I'm dealing with a major illness in my family, care for that family member is falling on me, work is overwhelming.  I'm just trying to muddle through.  I'm still taking care of the kids, getting the laundry done, and such.  I can still enjoy fun times with them.

I just dont know how to shut off being triggered by him.  I have as little contact as possible.  We were forced together by an event for our child, and were perfectly civil, but he lied, demanded special treatment from others, all the same old stuff.  I sometimes feel like I should stand up for myself, but I know it will just make things worse.  He truly doesnt get it.  In my head, I know that, so why does it all still bother me so much?  Have any of you done something helpful for c-PTSD besides talk therapy?  There are times I feel strong and like I can put it behind me, and then I fall right back into the hole.  I want to get past the trauma, but his actions keep re-traumatizing me, especially the financial abuse, so healing seems impossible. 

Bunnyme

In true PD fashion, today, he actually used the app he has been avoiding.  Then he proceeded to tell me how after his parenting time, we can all hang out and get dinner.  Um, no.  I dont get how they can just pretend that nothing happened. 

D.

That sounds very stressful.  It's hard when you have to have contact w/triggers in order to raise children.  I had a similar situation several years ago.  I wish I had understood what was going on at the time so kudos to you for recognizing the source.  I think I blamed myself for a while before I even realized uPD almost-ex at the time was the source.  If it's an option, you might consider looking into EMDR.  I just started and wish I had done before.  I think it could have really helped me be more present for my own kids during the process.  Talk therapy helped, but it was still so hard...

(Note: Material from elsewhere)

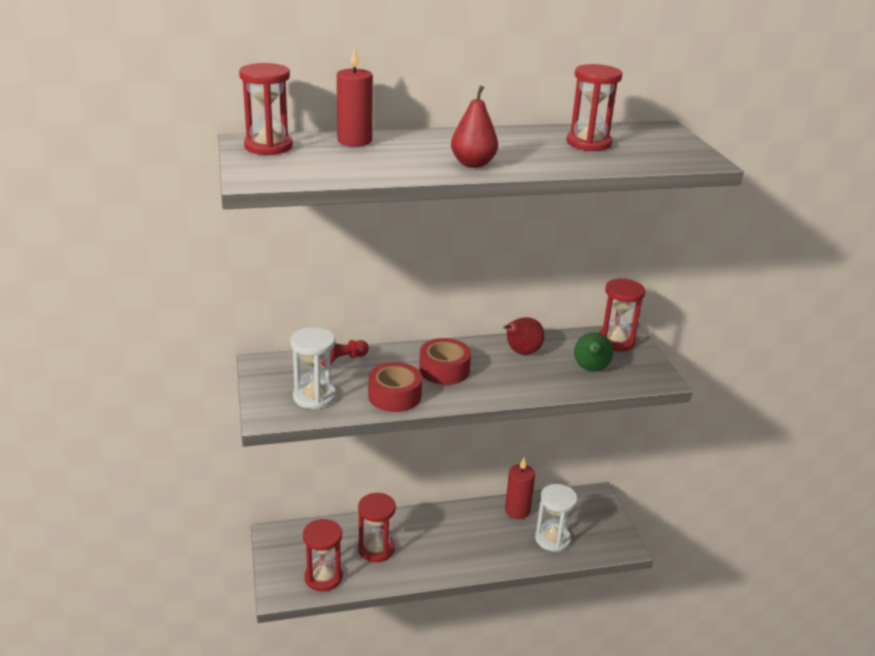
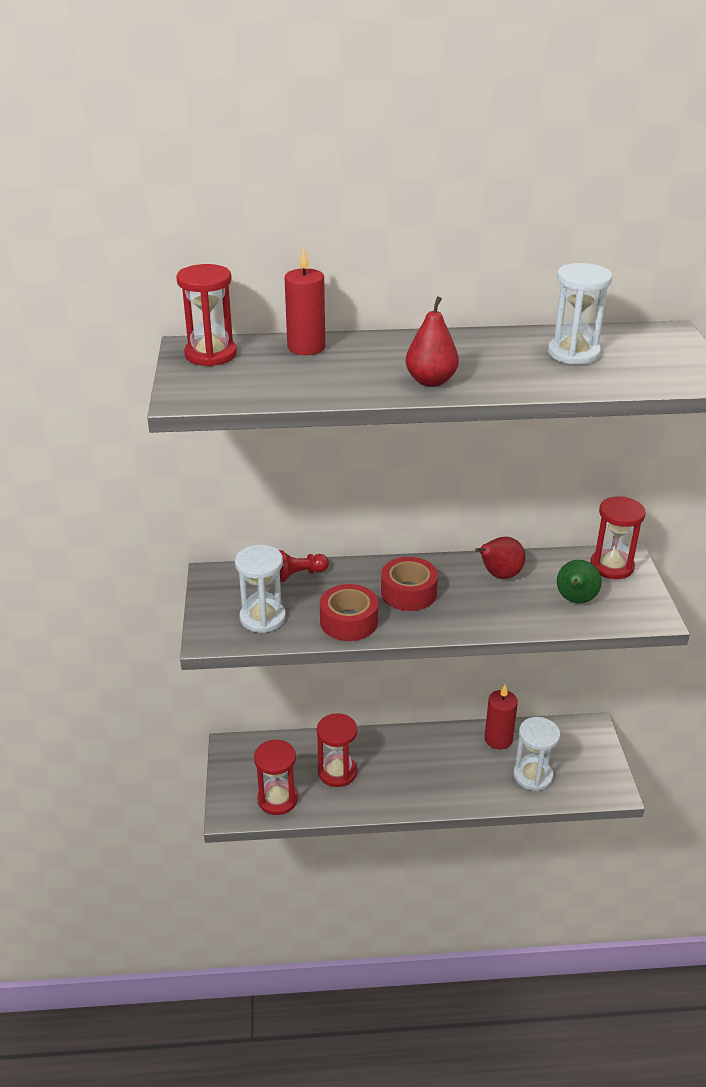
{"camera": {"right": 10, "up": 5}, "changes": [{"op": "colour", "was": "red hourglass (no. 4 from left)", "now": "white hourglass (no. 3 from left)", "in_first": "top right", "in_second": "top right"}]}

I also journaled a lot, participated in Out of the Storm (sister sight to this one), relied on Faith and friends. 

Good for you on reaching out here.  And for being aware.  I hope that things start to get easier for you soon.

hhaw

If you have the time and resources for therapy, please research trauma informed therapists in your area.  They'll have different tools in their toolboxes.... like EMDR, Reike and Buddhist leanings...... nothing forced on you, but made available to help you understand what's happening INSIDE your brain, your neurobiology, your biochemistry so you can address the causes, process them and rile them in historic files.

You don't have to suffer.  You're looking for relief and that's the beginning of feeling better, IME.

hhaw



What you are speaks so loudly in my ears.... I can't hear a word you're saying.

When someone tells you who they are... believe them.

"That which does not kill us, makes us stronger."
Nietchzsche

"It is better to light a candle than curse the darkness."